Notably, not all categories are witnessing a decline. There has been significant growth in gold loans growing at 47.7% year-on-year, automobile loans at 15.1% year-on-year, and equipment loans at 16.3%. Conversely, areas such as commercial vehicle loans reported a negative growth of 2.8%, housing loans saw a decrease of 26.6% year-on-year, and property-backed loans and secured business loans also exhibited negative growth, as reported by the Finance Industry Development Council (FIDC) in a statement on Monday.
The role of NBFCs
Compared with their private counterparts, shadow banks are financial intermediaries that participate in creating credit. However, unlike private sector players, they are not subject to strict regulatory oversight. Since shadow banking is generally unregulated, it is not subject to the same kinds of risk, liquidity, and capital restrictions as traditional banks. While the shadow banking system played a major role in the expansion of housing credit leading up to the 2008 financial crisis, it poses potential risks to the global financial system.
The only argument in favour of shadow banks is that they reduce dependency on traditional banks as a source of credit. Thus, shadow banks also play a role in the economy as an additional source of lending, providing diversification in the financial system.
Over time, Indian shadow banks have evolved, and NBFCs now dominate the credit financing landscape. The connotation of “non-bank” has faded, according to industry leaders. Initially, the idea was to position NBFCs as institutions that could provide an alternative to banks on a smaller scale. However, the industry has progressed in such a way that industry insiders believe shadow banks have overshadowed traditional banks.

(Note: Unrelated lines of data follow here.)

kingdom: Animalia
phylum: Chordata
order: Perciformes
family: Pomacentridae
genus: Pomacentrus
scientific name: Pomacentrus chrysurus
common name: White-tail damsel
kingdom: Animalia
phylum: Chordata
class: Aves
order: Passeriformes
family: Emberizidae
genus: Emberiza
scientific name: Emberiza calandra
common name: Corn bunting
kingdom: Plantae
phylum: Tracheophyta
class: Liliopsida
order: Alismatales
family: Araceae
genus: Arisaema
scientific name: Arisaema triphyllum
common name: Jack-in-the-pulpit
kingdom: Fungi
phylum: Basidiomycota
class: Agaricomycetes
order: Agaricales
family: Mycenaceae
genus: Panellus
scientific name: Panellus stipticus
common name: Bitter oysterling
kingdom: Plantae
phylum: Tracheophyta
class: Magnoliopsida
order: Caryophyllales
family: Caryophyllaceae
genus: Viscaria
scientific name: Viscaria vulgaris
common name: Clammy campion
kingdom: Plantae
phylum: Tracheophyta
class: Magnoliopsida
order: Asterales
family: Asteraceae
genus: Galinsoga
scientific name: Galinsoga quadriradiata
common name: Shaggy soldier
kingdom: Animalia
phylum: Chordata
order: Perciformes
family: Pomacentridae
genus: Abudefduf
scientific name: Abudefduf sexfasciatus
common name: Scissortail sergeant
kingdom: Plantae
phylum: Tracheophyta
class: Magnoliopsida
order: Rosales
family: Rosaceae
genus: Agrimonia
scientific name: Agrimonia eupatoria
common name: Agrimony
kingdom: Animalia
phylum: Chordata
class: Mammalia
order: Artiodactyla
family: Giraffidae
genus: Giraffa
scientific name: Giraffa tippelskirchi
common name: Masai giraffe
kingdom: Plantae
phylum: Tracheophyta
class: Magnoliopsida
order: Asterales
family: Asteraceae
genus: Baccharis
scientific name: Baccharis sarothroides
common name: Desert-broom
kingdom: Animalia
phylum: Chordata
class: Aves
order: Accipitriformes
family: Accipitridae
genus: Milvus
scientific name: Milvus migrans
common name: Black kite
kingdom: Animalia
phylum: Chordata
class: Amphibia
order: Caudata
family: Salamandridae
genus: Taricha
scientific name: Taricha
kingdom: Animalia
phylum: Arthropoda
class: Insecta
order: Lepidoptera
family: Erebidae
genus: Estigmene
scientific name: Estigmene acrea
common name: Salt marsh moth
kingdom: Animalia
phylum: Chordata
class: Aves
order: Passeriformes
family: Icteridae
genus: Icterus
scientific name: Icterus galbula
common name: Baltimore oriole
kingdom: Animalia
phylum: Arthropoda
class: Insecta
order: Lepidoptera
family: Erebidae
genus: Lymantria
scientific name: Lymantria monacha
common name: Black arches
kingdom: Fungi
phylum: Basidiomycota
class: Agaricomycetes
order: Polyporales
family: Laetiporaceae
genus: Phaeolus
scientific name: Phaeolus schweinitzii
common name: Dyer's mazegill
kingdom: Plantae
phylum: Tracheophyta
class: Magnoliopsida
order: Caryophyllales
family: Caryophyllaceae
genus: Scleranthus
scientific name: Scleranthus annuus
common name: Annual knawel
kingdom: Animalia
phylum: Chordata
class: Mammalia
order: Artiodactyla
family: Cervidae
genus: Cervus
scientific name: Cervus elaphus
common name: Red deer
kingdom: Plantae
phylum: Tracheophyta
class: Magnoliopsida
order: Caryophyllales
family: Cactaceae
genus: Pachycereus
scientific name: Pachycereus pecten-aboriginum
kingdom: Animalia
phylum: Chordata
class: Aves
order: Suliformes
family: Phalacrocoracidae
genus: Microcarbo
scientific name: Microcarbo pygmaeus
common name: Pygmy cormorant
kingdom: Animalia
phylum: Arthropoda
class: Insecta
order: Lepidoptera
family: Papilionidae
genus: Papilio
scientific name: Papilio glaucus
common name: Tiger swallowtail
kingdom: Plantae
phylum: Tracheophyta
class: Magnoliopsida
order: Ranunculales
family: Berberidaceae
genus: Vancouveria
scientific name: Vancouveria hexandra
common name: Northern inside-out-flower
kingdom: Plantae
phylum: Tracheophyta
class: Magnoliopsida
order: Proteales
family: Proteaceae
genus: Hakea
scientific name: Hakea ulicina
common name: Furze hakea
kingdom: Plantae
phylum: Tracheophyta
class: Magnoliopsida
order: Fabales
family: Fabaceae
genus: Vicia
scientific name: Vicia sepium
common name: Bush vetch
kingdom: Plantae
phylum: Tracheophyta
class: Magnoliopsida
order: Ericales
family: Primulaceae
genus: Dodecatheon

In fact, the valuations of NBFCs like Bajaj Finance and Cholamandalam Finance even surpass those of leading banks. According to a review of the NBFC sector by the Boston Consulting Group, as of the end of May 2023, Bajaj and Cholamandalam had price-to-book ratios of 8.2 and 6, respectively. In comparison, it was 3.2 for HDFC Bank, 3.6 for the former HDFC, and 1.7 for SBI. BCG notes that so-called “diversified” NBFCs, active in several sectors, command higher valuations.
In an opinion article published by Policy Circle, Dakshita Das argued that NBFCs should be seen as partners in the traditional banking system rather than competitors. She adds that within the vast ecosystem of the financial world, NBFCs play a unique role within their respective sectors. However, to make NBFCs more efficient, regulation will play a pivotal role in ensuring responsible and accountable functioning. To achieve this, regulatory authorities must undertake regular monitoring, inspections, and audits of NBFCs to ensure adherence to established rules and standards.
NBFCs reported annualised growth of 11.6% year-on-year in rural areas, 12.4% year-on-year in semi-urban areas, and 2.2% in urban areas. Nevertheless, all three showed negative growth in Q1FY24 compared to sanctions in Q4FY23. It is expected that growth in loans, especially to businesses and industries, will pick up from the third quarter starting October 2023.
The RBI is currently considering whether to allow shadow banks to take deposits. The decision is a complex one, and there are strong arguments on both sides. The hesitation on the part of the RBI stems from the fact that shadow banks are often not subject to the same level of regulation as traditional banks, which can lead to higher risks for borrowers and lenders.
These institutions are more opaque than traditional banks, which can make it difficult to assess their financial health. A failure of a shadow bank could have a negative impact on the financial system as a whole. Ultimately, the RBI will need to weigh the potential benefits and risks before taking a decision.